== SOURCE ==
^^^^^^^^
The following were also deleted for the same reason:
“The Parties realize the need for a comprehensive accord on human rights and international humanitarian law based on realities involving violations of human rights and the principles of international humanitarian law… (Part I – Declaration of Principles, Art 3)
“The Parties are aware that the prolonged armed conflict in the Philippines necessitates the application of the principles of human rights and the principles of international humanitarian law and the faithful compliance herewith by both Parties.” Part I, Art 6)
“The Parties recognize the applicability of human rights and principles of international humanitarian law and the continuing force of obligations arising from these principles independently of the outcome of the GRP-NDFP negotiations.” (Part VII – Final Provisions, Art 3)
^^^^^^^^
== PROBLEMS TO SOLVE ==
1 – Reproduce the text on the deleted GRP-NDFP provisions, starting at "The following were" and ending at "Principles, Art 3)".
2 – Continue the text on the deleted GRP-NDFP provisions, picking up right after its final sentence.

[Saved data entries]
^^^^^^^^
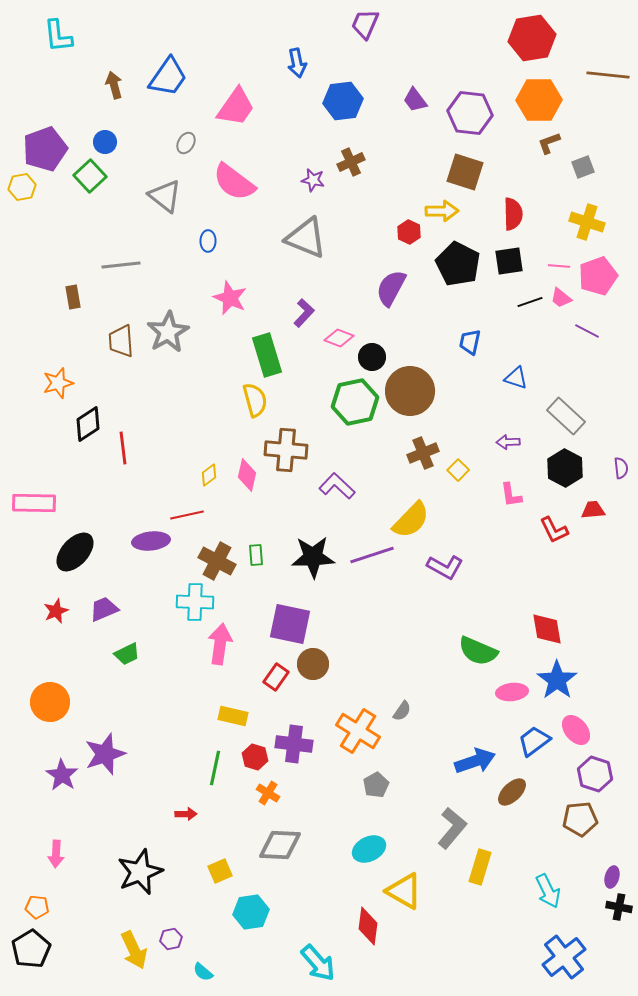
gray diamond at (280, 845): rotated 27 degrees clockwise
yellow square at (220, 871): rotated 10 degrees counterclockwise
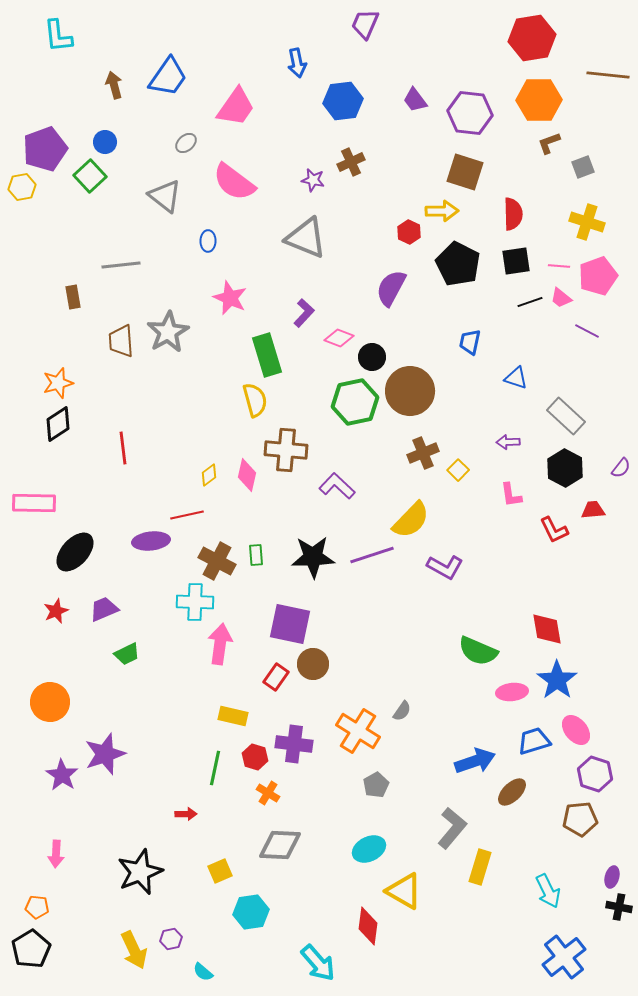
gray ellipse at (186, 143): rotated 20 degrees clockwise
black square at (509, 261): moved 7 px right
black diamond at (88, 424): moved 30 px left
purple semicircle at (621, 468): rotated 45 degrees clockwise
blue trapezoid at (534, 741): rotated 20 degrees clockwise
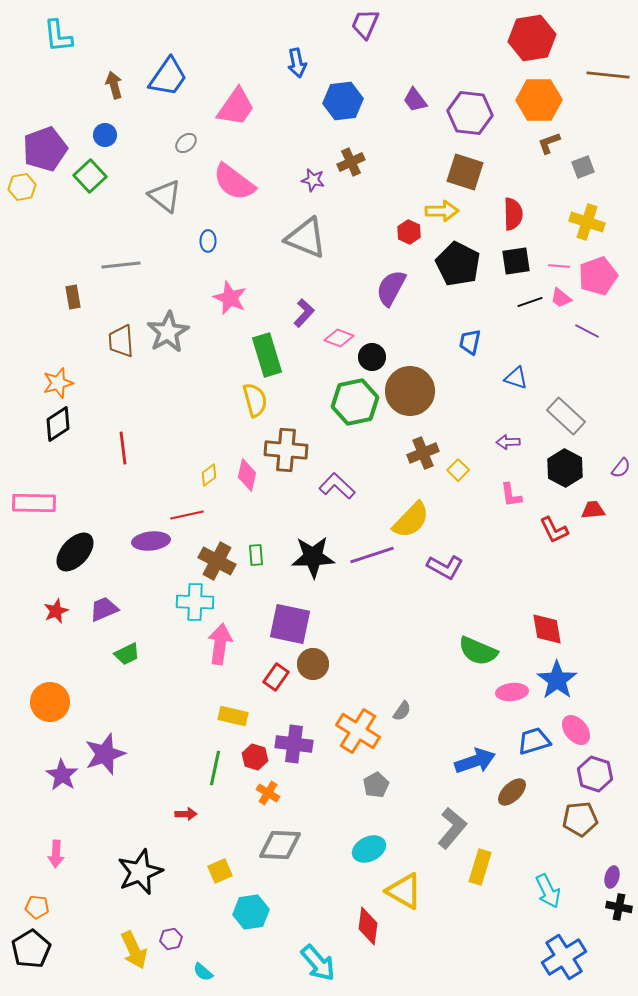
blue circle at (105, 142): moved 7 px up
blue cross at (564, 957): rotated 6 degrees clockwise
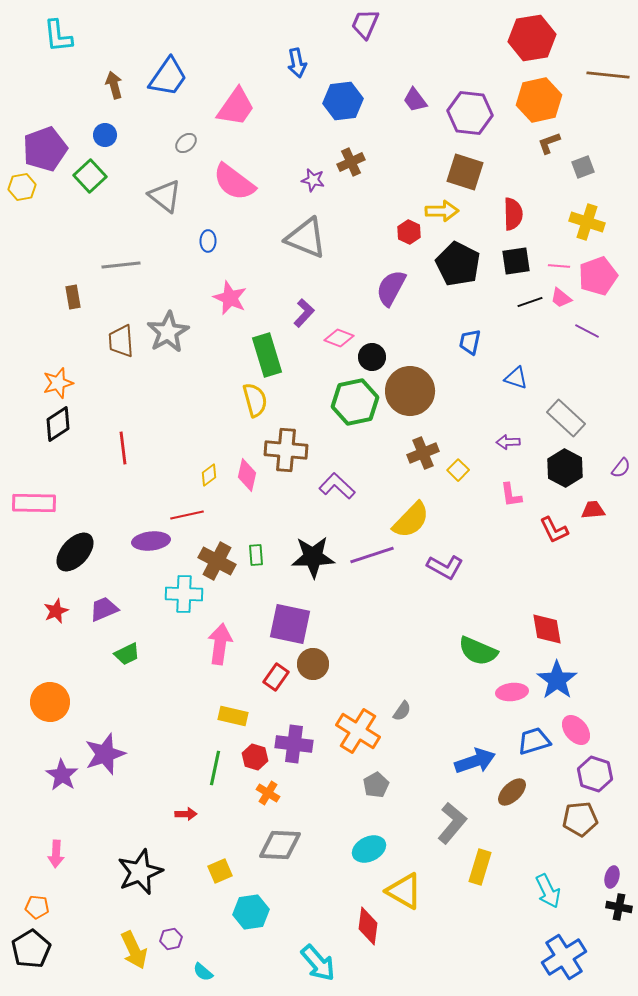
orange hexagon at (539, 100): rotated 12 degrees counterclockwise
gray rectangle at (566, 416): moved 2 px down
cyan cross at (195, 602): moved 11 px left, 8 px up
gray L-shape at (452, 828): moved 5 px up
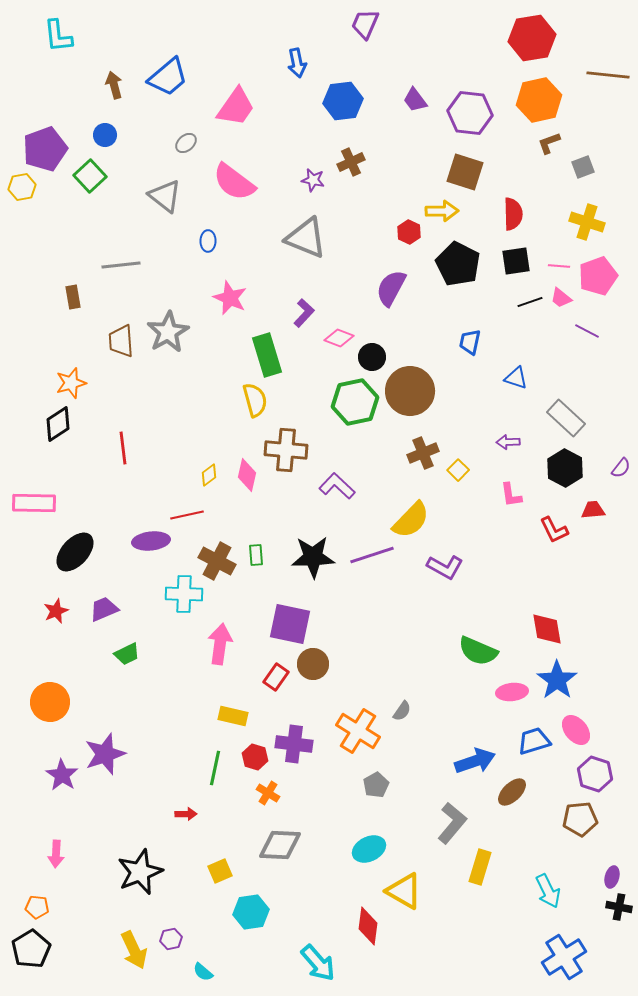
blue trapezoid at (168, 77): rotated 15 degrees clockwise
orange star at (58, 383): moved 13 px right
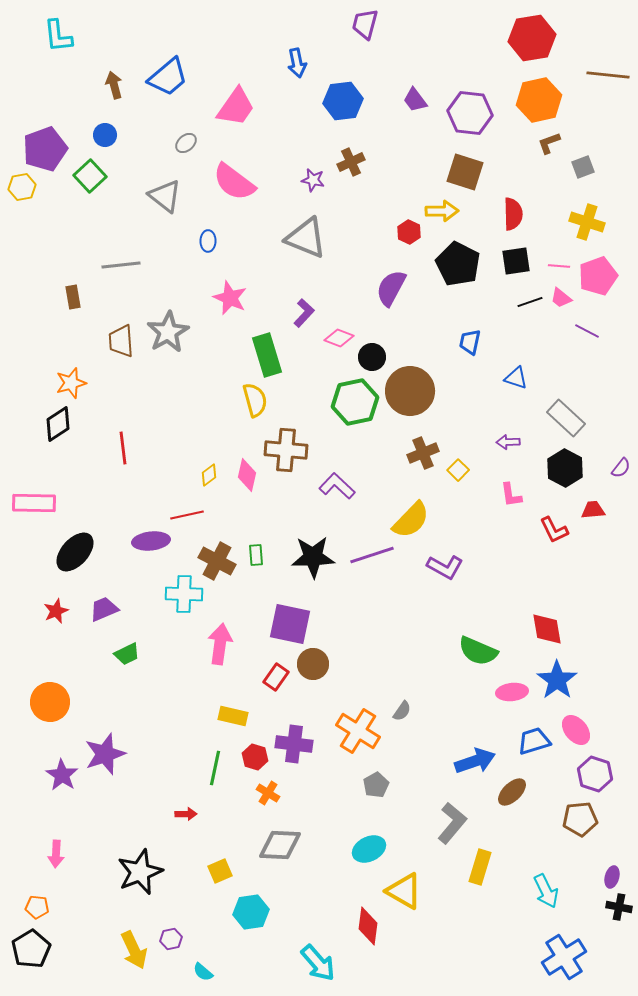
purple trapezoid at (365, 24): rotated 8 degrees counterclockwise
cyan arrow at (548, 891): moved 2 px left
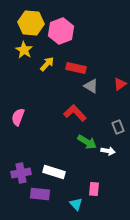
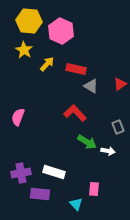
yellow hexagon: moved 2 px left, 2 px up
pink hexagon: rotated 15 degrees counterclockwise
red rectangle: moved 1 px down
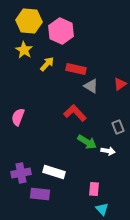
cyan triangle: moved 26 px right, 5 px down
^^^^^^^^
== IN RESPONSE ==
1 –
The following were also deleted for the same reason:
“The Parties realize the need for a comprehensive accord on human rights and international humanitarian law based on realities involving violations of human rights and the principles of international humanitarian law… (Part I – Declaration of Principles, Art 3)

2 –
Furthermore, the entire Part IV: Respect for International Humanitarian Law was deleted and replaced with a watered-down two-article section of abstract statements of international humanitarian law. All fifteen articles in the common draft delineating the concrete measures for upholding and protecting the human rights of civilian population in the context of the armed conflict were deleted in an apparent attempt to erase all reference to the NDFP’s adherence to international law, and to deny the reality of a civil war in the Philippines. It is a classic, if gross, illustration of the GRP throwing away the baby with the bathwater.

The GRP attempt to push the peace negotiations back to square one is further shown in its insistence on restoring the following provisions:
“…This agreement shall take effect upon completion and signing by the negotiating panels of the final peace agreement and its approval by their respective principals.” (Part VI – Final Provisions, Article 1):
“The Application of this agreement shall not affect the legal status of the parties.” (Part VI, Aritcle 2)

The first article is a rehash of the “two options presented by GRP Panel Chair Dee in April 1997. The second seeks to relegate NDFP to a status of a mere insurgent band, implying that it has no territory, government, constituency nor army, and that the armed conflict is a mere internal security or police problem. The GRP knows full well that both provisions are totally unacceptable to the NDFP.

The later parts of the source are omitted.